Bacaan pertama hari ini mengisahkan perjalanan singkat Rasul Paulus dari masa awal perjalanannya, kemudian masa pertobatannya hingga masa awal perjuangannya mewartakan Injil di luar bangsa Yahudi. Rasul Paulus meyakini bahwa Tuhan telah turut campur tangan dalam kehidupannya sejak ia dalam kandungan : “Tetapi waktu Ia, yang telah memilih aku sejak kandungan ibuku dan memanggil aku oleh kasih karunia-Nya, berkenan menyatakan anak-Nya di dalam aku, supaya aku memberitakan Dia di antara bangsa-bangsa bukan Yahudi,….” (Gal.1:15-16).

Keyakinan akan penyertaan dan janji Tuhan senantiasa meneguhkan dan menguatkan rasul Paulus dalam perjuangannya yang tidak mudah mewartakan Injil ke seluruh bangsa. Keyakinan ini hanya bisa terbangun dengan relasi yang mendalam dengan Tuhan melalui doa dan mendengar sabda Tuhan melalui pengalaman iman saat berjalan bersama-Nya.

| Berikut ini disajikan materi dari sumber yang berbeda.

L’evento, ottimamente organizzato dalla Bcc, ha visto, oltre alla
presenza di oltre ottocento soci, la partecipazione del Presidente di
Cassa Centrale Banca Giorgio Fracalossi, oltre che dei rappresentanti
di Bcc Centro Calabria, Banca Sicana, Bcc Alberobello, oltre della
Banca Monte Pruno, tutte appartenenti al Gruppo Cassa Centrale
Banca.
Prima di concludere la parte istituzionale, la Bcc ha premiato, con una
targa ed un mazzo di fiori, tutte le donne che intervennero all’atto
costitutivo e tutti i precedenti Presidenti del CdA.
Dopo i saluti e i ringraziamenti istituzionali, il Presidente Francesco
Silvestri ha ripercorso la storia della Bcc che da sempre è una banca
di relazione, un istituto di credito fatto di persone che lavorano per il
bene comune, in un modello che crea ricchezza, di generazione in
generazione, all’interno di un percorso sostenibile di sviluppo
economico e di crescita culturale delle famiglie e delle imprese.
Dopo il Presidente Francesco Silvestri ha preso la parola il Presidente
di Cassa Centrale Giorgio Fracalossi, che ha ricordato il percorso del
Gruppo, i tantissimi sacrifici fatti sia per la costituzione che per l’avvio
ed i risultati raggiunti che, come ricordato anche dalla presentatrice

Demikian pula dalam bacaan injil hari ini dalam kisah Marta dan Maria diperlihatkan bagaimana iman Maria dibangun dari mendengarkan dan berjalan bersama Yesus dalam kontemplasi mendalam dengan Sang Sabda. Inilah yang dimaksud Yesus bagian yang terbaik yang telah dipilih Maria yang menjadi hal utama dan harus didahulukan, bukan senantiasa terfokus pada kesibukan dalam mengurus hal-hal duniawi saja.

Dalam bahasa latihan rohani, hal ini disebut Kontemplasi mendahului Aksi.

“Marta, Marta, engkau kuatir dan menyusahkan diri dengan banyak perkara, tetapi hanya satu saja yang perlu: MARIA TELAH MEMILIH BAGIAN YANG TERBAIK, yang tidak akan diambil darinya” (Luk. 10:41-42).

Bagi kita, kita diajak untuk melatih diri melihat kedalaman batin kita untuk lebih peka dalam mendengarkan, meng-kontemplasikan sabda-Nya yang akan menjadi tuntunan bagi aksi-aksi dalam perjalanan hidup kita.